Simplifying Permutations Could someone explain the process of simplifying the following permutation in $S_6$
(1,3,5)(2,4,5)(2,3,6)
An explanation on how you arrived at the simplified form would also be greatly appreciated. 
Thanks
 A: In the book I read this from they started at the right. Having this in mind we will now simplify $(1,3,5)(2,4,5)(2,3,6)$. To do this we start with $1$. Where does $1$ end up after this permutation? to see this look for the first appearence of $1$ (starting from the right), it only appears once and it goes to $3$, so write $(1,3$ . We now wish to know where $3$ goes to. This time $3$ appears in the first cycle (right to left), so $3$ goes to $6$. And the other cycles don't move $6$, so we write $(1,3,6$ we know want to go where $6$ goes to. Notice $6$ goes to $2$, and then $2$ goes to $4$ in the next cycle, and two is not moved by the last cycle, so $6$ goes to $4$, we proceed to write $(1,3,6,4$. We know wish to know where $4$ goes. $4$ is not moved by the first cycle, but it is moved by the second cycle, notice $4$ goes to $5$, and in the last cycle $5$ is sent to $1$, so we write $(1,3,6,4)$. We have closed the first cycle, however notice we have not inspected what happens to elements $2$ and $5$ yet. since $2$ is the smallest numbers missing we write $(1,3,6,4)(2$ and proceed to see where $2$ is mapped under the permutation.

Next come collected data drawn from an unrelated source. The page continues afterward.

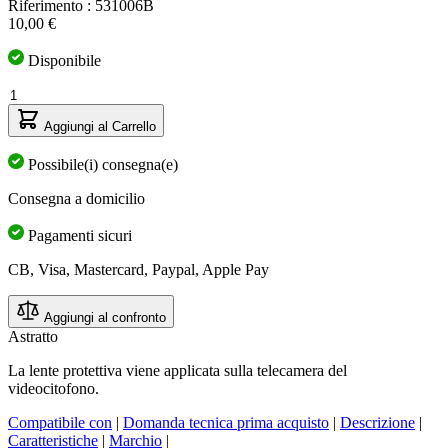
Riferimento : 531006B
10,00 €
Disponibile
Quantità
Aggiungi al Carrello
Possibile(i) consegna(e)
Consegna a domicilio
Pagamenti sicuri
CB, Visa, Mastercard, Paypal, Apple Pay
Aggiungi al confronto
Astratto
La lente protettiva viene applicata sulla telecamera del
videocitofono.
Compatibile con
|
Domanda tecnica prima acquisto
|
Descrizione
|
Caratteristiche
|
Marchio
|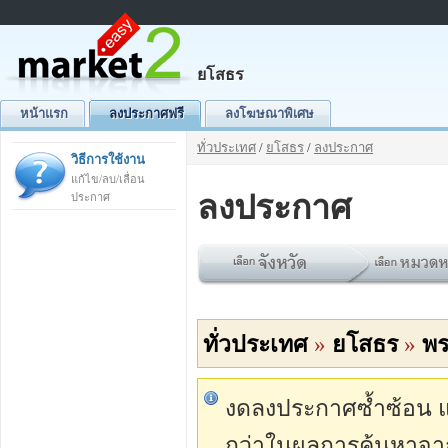
ยโสธร
หน้าแรก
ลงประกาศฟรี
ลงโฆษณาพิเศษ
ทั่วประเทศ
/
ยโสธร
/
ลงประกาศ
วิธีการใช้งาน
แก้ไข/ลบ/เลื่อน
ลงประกาศ
ประกาศ
ทั่วประเทศ
»
ยโสธร
»
พร
งดลงประกาศซ้ำซ้อน แต่
กว่าในผลการค้นหาจา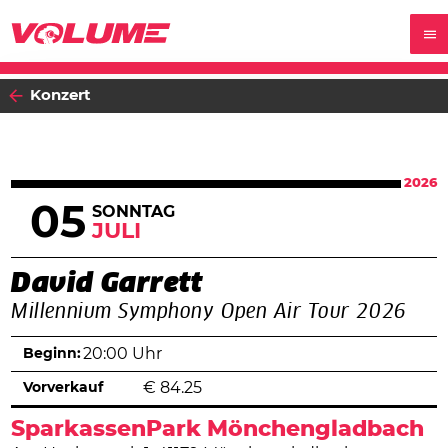
Konzert
2026
05
SONNTAG
JULI
David Garrett
Millennium Symphony Open Air Tour 2026
Beginn:
20:00 Uhr
Vorverkauf
€
84.25
SparkassenPark Mönchengladbach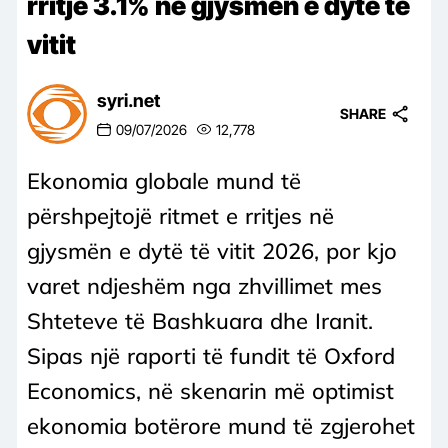
rritje 3.1% në gjysmën e dytë të
vitit
syri.net
SHARE
09/07/2026
12,778
Ekonomia globale mund të
përshpejtojë ritmet e rritjes në
gjysmën e dytë të vitit 2026, por kjo
varet ndjeshëm nga zhvillimet mes
Shteteve të Bashkuara dhe Iranit.
Sipas një raporti të fundit të Oxford
Economics, në skenarin më optimist
ekonomia botërore mund të zgjerohet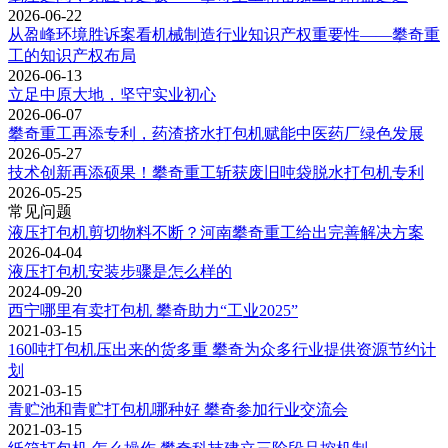
2026-06-22
从盈峰环境胜诉案看机械制造行业知识产权重要性——攀奇重
工的知识产权布局
2026-06-13
立足中原大地，坚守实业初心
2026-06-07
攀奇重工再添专利，药渣挤水打包机赋能中医药厂绿色发展
2026-05-27
技术创新再添硕果！攀奇重工斩获废旧吨袋脱水打包机专利
2026-05-25
常见问题
液压打包机剪切物料不断？河南攀奇重工给出完善解决方案
2026-04-04
液压打包机安装步骤是怎么样的
2024-09-20
西宁哪里有卖打包机 攀奇助力“工业2025”
2021-03-15
160吨打包机压出来的货多重 攀奇为众多行业提供资源节约计
划
2021-03-15
青贮池和青贮打包机哪种好 攀奇参加行业交流会
2021-03-15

Notice $2$ is sent to $3$ by the first cycle and $3$ not moved by the second cycle, it is however moved by the last cycle, it is sent to $5$, so $2$ goes to $5$, we proceed to write $(1,3,6,4)(2,5$ Where does $5$ go to? well all the other elements are taken so $5$ must go to $2$ and we conclude:
$(1,3,5)(2,4,5)(2,3,6)=(1,3,6,4)(2,5)$